The Euro’s Weak Heart Threatens its Survival
17 October 2024
The three largest economies in the Euro are all going nowhere fast. Their declining prospects reflect their deep structural issues. They also symbolise the fragility of a Eurozone which has failed to significantly strengthen its institutional architecture over the past decade.
Quite predictably– the Euro, once again, is hopelessly exposed to domestic financial crises.
All the furore in Brussels about improving EU competitiveness is predicated on a stable currency union. Unfortunately, this assumption will be tested by the financial markets in the months ahead.
And this time it’s the very heart of the EU – France, Italy and Germany – that pose the biggest threats to the Euro’s very survival.
France presents the most immediate problem with a current budget deficit of over 6% projected for 2024. The proposed French budget for 2025 – despite significant tax rises and spending cuts – only envisages Paris reaching the 3% Maastricht criterion by 2029. And even the achievability of this target has been met with scepticism by many economists. With public spending at 58% of GDP and an expanding debt pile approaching 120% of GDP – France is finally facing an economic reckoning decades in the making (Paris hasn’t run a budget surplus since 1974).
The fragility of the Barnier government compounds the nervousness of the financial markets. It now costs France more to borrow money on the financial markets than either Spain or Greece. French bonds are already priced as part of the “euro periphery”. As the Eurozone’s second largest economy the implications of a French financial crisis for the Euro are obvious. As highlighted by the Martens Centre in May 2024, France and Greece are now trending in exactly opposite directions when it comes to debt sustainability.
Similarly, Italy has failed to break out of its low growth, high debt economic cycle. The latest data from the Bank of Italy projects growth of just 0.6% in 2024. The European Commission estimates that its debt will exceed 140% of GDP in 2025. To plug current budget gaps, the Italian government is planning on imposing additional taxes on banks and insurers. Like France, this is not a coherent plan for the public finances, but rather an annual exercise in crisis management.
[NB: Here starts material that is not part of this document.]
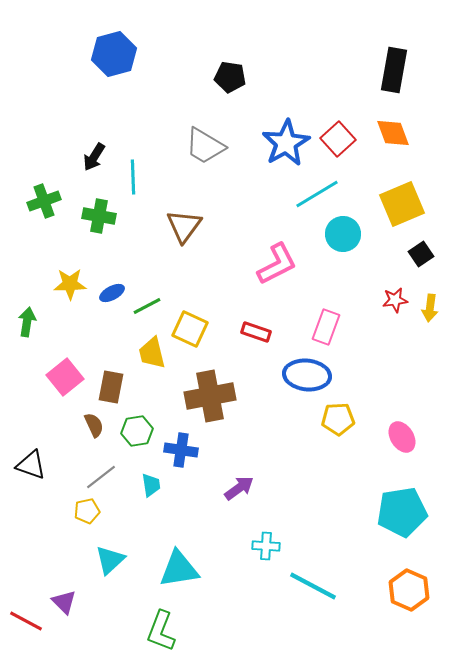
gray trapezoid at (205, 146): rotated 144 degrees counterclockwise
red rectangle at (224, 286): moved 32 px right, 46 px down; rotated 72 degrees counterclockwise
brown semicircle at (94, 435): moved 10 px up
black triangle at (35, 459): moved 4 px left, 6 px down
Germany – despite a very healthy debt to GDP position – is now experiencing the result of decades of underinvestment across key economic sectors. A domestic policy position that is now compounded by an economic model rendered partially obsolete by strategic decisions in Moscow and Beijing. Germany’s current recession may be the harbinger of a truly painful (and lengthy) economic readjustment to come. One that will reverberate throughout Central and Eastern Europe given the integrated nature of supply chains in this region, particularly in automotive production.
The reality of this low growth model is that the Eurozone remains susceptible to a potential French or Italian financial crisis in the short term. A crisis likely sparked by future political instability.
So, while Brussels debates Draghi’s longer term proposals – or the marginal recent revision of the EU’s fiscal rules – the foundations underpinning the Eurozone’s fragility go unaddressed.
Namely – in an unfinished monetary union where the ECB acts as a buyer of last resort for Italian and French debt – there will never be sufficient political ownership to undertake the required national reforms. We shouldn’t forget that the structural impediments to faster growth in both France and Italy – lack of competition in key sectors, unsustainable social security models, local and national level bureaucracy, poorly targeted public spending – are domestic level issues requiring domestic level solutions.
True competitiveness can’t be imposed in a top-down manner on national economies.
France and Italy are only a Eurozone problem due to the possible contagion effects in a partially built monetary union. And because the EU – in ignoring its own “no bailout” rule during the Great Financial Crisis – has de facto embedded “bailouts” into the Eurozone’s institutional structure. So while Draghi may have saved the Euro in 2012, his institutionalisation of the ECB as the ultimate arbiter of national borrowing yields (in effect capping yields by buying available debt) has disempowered national policymakers. It has also ensured the survival of the low growth, high debt model evident in France and Italy over the past decade.
But all is not yet lost. An overarching EU focus on competitiveness, empowering SMEs and reducing bureaucracy should be matched by structural reforms at national level to create a new momentum for action. Returning to the Lisbon Agenda of the 2000s should put the focus on a deepening Single Market as the driver of higher economic growth. EU funding must act as a catalyst for reform at national level, not just a top-up for national budgets. And, perhaps most importantly of all, the EU and member states must stop talking about completing a Banking and Capital Markets Union – and actually deliver. This time, the future of the Eurozone may be at stake.